Normalerweise ist es für eine rechtspopulistische Partei nicht sonderlich schwierig, sich vom Mainstream abzugrenzen. Seit jedoch Theresa May an der Spitze der Konservativen steht, ist die Luft dünn geworden für die Ukip. May lässt keinen Zweifel daran, dass es tatsächlich zum Brexit kommen wird, und was Einwanderungskontrolle angeht, ist sie noch schärfer als die meisten Ukip-Mitglieder.

Sie befürwortet Fracking, und dass sie jetzt die Wiedereinführung von Grammar Schools in Aussicht gestellt hat, die sich ihre Schüler mittels Leistungstests aussuchen dürfen, könnte direkt aus dem Wahlprogramm der Ukip übernommen sein. Das Problem der neuen Vorsitzenden Diane James ist: Rechts von den Tories ist kaum noch Platz.

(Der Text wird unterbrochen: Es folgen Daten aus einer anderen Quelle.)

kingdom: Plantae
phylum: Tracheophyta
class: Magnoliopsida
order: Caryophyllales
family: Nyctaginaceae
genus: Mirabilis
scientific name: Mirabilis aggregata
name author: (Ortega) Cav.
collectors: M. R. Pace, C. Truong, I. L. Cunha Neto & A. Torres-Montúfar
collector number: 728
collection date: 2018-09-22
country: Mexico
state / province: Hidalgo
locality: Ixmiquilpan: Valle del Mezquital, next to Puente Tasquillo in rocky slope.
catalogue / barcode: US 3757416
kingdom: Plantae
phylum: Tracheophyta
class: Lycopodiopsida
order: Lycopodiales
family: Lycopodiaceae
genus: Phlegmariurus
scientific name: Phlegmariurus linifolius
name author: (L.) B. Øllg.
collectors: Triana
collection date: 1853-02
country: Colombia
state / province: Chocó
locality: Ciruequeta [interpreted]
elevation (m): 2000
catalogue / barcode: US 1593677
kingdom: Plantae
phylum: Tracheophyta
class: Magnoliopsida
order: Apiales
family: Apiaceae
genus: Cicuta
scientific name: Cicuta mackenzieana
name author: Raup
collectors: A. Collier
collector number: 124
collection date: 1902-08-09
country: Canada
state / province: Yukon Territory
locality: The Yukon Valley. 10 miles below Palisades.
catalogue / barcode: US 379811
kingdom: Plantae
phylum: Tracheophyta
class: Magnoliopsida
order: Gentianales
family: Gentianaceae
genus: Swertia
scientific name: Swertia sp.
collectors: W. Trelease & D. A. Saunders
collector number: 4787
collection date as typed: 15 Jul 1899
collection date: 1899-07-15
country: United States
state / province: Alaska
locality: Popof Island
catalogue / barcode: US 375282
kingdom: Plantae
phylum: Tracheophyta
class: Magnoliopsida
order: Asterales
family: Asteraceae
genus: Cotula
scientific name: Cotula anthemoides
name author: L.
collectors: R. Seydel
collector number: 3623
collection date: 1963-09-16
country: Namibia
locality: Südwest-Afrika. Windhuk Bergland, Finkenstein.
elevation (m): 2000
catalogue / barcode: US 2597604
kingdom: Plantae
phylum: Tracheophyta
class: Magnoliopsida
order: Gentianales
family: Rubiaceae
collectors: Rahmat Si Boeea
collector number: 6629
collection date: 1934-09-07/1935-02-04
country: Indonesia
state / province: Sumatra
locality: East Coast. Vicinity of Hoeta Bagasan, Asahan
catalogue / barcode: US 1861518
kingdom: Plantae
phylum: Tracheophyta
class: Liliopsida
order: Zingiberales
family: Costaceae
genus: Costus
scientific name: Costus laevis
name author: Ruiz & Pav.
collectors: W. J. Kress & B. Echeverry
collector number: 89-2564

Wie Farage sagte sie, die Aufgabe der Partei bestehe nun darin zu überwachen, dass es beim Brexit keine faulen Kompromisse gebe. Allerdings haben die Europaskeptiker unter den Konservativen keinen Zweifel daran gelassen, dass sie diese Aufgabe höchstselbst übernehmen werden. Diesbezüglich hat Theresa May kaum Raum zum Manövrieren.

Sollte bei manchen Politikern in Brüssel die Hoffnung bestanden haben, künftig weniger von Nigel Farage zu sehen, so war diese vergebens: Er behält seinen Sitz im Europaparlament. Zudem hat er angekündigt, über den Kontinent zu reisen, um sein Wissen zu teilen: Er will Parteien in anderen Ländern dabei beraten, wie man aus der EU austritt.